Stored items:
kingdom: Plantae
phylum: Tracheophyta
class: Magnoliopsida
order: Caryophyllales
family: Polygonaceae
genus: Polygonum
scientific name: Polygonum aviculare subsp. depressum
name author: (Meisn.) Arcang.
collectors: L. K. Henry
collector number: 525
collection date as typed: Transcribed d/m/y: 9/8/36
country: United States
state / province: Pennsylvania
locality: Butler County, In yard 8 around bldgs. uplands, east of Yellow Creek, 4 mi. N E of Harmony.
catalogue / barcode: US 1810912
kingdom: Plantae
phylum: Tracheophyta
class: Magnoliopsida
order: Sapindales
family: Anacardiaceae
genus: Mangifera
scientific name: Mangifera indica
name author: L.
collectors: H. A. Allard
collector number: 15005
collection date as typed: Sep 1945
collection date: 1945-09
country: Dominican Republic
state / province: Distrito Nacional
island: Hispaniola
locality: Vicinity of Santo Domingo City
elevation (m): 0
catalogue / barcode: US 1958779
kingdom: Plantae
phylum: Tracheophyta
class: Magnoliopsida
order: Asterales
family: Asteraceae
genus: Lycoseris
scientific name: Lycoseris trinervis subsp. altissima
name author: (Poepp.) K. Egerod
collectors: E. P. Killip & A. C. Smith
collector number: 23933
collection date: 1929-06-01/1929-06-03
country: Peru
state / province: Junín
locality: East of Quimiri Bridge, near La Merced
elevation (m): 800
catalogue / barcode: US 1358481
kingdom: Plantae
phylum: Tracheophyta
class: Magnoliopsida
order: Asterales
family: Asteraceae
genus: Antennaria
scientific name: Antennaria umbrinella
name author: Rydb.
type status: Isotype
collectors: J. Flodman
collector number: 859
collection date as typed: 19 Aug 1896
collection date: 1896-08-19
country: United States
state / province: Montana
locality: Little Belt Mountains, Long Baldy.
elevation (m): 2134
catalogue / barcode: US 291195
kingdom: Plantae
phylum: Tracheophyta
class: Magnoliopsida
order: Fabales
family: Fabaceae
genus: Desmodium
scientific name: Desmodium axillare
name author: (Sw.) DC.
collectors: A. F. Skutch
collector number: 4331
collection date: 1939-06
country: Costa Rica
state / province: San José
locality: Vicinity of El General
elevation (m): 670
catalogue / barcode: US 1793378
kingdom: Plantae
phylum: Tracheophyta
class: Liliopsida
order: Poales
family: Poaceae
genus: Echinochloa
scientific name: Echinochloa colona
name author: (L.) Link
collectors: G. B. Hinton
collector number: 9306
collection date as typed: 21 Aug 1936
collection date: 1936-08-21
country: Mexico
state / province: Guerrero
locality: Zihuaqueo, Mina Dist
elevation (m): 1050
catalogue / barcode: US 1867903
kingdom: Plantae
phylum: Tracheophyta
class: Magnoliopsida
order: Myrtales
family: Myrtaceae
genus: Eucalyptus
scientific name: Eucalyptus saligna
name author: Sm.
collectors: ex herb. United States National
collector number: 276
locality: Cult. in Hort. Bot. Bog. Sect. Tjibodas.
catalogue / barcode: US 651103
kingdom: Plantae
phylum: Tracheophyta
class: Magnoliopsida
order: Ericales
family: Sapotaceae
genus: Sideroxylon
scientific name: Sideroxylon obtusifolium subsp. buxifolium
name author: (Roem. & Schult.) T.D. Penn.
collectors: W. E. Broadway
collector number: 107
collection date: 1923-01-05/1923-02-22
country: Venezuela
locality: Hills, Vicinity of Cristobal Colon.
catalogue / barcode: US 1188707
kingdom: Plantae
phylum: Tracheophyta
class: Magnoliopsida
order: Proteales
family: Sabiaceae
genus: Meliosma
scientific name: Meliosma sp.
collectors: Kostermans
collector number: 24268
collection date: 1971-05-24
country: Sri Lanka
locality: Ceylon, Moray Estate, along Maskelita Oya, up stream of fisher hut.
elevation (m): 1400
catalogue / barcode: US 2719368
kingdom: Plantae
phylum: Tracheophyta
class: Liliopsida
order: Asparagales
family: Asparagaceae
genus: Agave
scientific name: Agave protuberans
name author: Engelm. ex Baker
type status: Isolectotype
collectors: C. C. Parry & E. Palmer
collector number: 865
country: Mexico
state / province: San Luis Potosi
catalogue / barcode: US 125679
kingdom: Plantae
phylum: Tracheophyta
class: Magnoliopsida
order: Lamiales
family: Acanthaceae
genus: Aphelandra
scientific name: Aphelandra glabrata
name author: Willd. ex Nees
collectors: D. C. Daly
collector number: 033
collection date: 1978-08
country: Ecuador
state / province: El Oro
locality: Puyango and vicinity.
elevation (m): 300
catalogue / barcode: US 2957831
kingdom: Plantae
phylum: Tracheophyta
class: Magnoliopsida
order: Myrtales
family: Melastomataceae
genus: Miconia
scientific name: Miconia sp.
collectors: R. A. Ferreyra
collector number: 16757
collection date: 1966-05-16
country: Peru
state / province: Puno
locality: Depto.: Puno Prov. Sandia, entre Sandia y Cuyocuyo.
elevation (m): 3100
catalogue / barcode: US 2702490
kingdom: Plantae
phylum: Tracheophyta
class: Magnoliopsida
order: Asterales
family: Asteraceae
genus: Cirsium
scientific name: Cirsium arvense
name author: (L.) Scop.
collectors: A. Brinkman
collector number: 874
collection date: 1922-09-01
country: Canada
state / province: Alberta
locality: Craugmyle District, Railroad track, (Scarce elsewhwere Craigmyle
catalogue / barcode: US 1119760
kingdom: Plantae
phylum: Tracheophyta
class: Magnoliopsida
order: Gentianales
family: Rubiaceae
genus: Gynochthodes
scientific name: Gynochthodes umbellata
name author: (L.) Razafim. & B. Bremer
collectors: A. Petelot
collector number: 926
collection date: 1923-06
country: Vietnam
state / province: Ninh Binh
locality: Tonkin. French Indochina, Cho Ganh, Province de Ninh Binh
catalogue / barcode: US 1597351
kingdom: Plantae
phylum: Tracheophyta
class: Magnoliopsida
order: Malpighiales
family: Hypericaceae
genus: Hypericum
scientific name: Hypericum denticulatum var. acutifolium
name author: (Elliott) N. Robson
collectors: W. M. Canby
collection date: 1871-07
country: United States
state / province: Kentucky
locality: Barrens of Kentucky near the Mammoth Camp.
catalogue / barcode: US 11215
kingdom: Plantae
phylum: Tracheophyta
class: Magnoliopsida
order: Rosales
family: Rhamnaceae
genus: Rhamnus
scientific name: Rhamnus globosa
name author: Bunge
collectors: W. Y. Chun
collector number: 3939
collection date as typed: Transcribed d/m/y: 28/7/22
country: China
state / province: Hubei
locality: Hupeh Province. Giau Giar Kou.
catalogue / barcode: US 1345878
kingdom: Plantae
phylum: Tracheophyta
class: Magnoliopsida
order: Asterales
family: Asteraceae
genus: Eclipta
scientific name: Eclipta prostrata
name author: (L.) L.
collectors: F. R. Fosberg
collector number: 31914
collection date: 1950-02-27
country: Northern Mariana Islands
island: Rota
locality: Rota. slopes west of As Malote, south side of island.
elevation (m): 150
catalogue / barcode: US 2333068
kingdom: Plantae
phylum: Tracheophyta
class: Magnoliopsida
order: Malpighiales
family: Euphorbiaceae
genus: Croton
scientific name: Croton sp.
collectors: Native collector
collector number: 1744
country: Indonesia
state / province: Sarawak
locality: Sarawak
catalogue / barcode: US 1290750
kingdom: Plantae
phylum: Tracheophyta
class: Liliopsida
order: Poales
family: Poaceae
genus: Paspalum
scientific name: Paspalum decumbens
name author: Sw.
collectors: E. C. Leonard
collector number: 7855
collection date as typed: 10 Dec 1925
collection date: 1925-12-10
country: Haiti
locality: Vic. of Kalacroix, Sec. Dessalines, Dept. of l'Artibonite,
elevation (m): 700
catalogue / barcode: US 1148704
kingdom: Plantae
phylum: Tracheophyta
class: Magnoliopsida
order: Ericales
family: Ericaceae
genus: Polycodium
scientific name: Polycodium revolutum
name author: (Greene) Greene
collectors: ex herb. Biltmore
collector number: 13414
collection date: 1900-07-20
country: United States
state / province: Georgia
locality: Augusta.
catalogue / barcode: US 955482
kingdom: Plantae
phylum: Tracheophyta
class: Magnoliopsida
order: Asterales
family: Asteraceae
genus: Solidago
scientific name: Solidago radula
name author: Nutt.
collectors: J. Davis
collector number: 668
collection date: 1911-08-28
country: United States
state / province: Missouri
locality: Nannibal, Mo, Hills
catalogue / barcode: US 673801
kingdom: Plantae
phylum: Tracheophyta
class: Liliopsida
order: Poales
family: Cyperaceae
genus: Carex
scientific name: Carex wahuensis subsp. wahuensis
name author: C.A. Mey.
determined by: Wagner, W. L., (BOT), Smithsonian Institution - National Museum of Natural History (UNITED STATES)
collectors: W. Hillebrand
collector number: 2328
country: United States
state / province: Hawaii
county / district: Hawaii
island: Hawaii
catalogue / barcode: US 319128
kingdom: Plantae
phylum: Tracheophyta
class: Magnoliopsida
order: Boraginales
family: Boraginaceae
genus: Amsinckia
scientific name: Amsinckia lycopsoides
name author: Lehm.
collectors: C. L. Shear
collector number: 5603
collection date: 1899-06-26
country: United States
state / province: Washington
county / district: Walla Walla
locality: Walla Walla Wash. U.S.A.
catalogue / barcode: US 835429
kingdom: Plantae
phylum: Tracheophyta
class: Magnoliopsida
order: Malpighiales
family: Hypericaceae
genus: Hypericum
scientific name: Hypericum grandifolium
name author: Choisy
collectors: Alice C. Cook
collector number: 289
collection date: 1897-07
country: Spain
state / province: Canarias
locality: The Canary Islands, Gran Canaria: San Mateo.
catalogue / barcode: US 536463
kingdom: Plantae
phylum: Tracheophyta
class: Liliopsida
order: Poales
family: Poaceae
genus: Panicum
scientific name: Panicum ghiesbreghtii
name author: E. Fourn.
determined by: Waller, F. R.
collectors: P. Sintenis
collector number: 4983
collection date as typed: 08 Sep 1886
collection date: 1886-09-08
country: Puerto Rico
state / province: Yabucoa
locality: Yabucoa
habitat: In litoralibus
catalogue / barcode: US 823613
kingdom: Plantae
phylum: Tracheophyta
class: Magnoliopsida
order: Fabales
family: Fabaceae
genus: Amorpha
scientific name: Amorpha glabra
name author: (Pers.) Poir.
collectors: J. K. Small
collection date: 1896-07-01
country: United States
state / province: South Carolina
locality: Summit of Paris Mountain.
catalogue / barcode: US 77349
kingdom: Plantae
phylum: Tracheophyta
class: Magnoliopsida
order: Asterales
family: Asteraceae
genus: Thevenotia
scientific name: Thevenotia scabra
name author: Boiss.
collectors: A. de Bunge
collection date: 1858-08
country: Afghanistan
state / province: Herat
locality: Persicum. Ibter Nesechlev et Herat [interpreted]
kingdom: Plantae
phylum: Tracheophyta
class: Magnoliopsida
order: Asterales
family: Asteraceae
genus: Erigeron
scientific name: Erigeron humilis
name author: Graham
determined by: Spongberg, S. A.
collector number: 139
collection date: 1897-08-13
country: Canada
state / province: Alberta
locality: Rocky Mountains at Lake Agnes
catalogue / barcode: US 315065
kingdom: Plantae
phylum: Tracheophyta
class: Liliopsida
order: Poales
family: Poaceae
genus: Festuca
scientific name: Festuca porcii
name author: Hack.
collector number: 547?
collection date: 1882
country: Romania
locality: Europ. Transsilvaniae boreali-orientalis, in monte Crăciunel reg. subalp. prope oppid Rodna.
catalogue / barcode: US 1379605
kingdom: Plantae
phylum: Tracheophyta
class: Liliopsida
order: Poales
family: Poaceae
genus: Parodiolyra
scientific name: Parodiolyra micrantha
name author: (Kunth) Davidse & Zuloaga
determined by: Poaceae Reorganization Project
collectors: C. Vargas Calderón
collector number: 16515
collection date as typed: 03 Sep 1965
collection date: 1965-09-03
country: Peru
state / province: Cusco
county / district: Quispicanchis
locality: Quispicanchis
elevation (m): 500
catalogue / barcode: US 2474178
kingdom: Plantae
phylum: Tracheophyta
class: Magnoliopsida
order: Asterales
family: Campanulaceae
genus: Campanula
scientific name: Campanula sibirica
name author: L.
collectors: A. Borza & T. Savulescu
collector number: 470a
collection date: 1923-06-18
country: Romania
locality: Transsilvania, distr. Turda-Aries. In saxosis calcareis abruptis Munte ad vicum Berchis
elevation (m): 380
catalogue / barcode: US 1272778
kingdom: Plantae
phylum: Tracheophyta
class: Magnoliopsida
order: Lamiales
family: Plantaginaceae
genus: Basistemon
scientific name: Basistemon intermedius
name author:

- **Set exercise**:
Copy the material word for word, starting at its first line and ending with the line that contains "state / province: Pennsylvania", including that line.

- **The response**:
kingdom: Plantae
phylum: Tracheophyta
class: Magnoliopsida
order: Caryophyllales
family: Polygonaceae
genus: Polygonum
scientific name: Polygonum aviculare subsp. depressum
name author: (Meisn.) Arcang.
collectors: L. K. Henry
collector number: 525
collection date as typed: Transcribed d/m/y: 9/8/36
country: United States
state / province: Pennsylvania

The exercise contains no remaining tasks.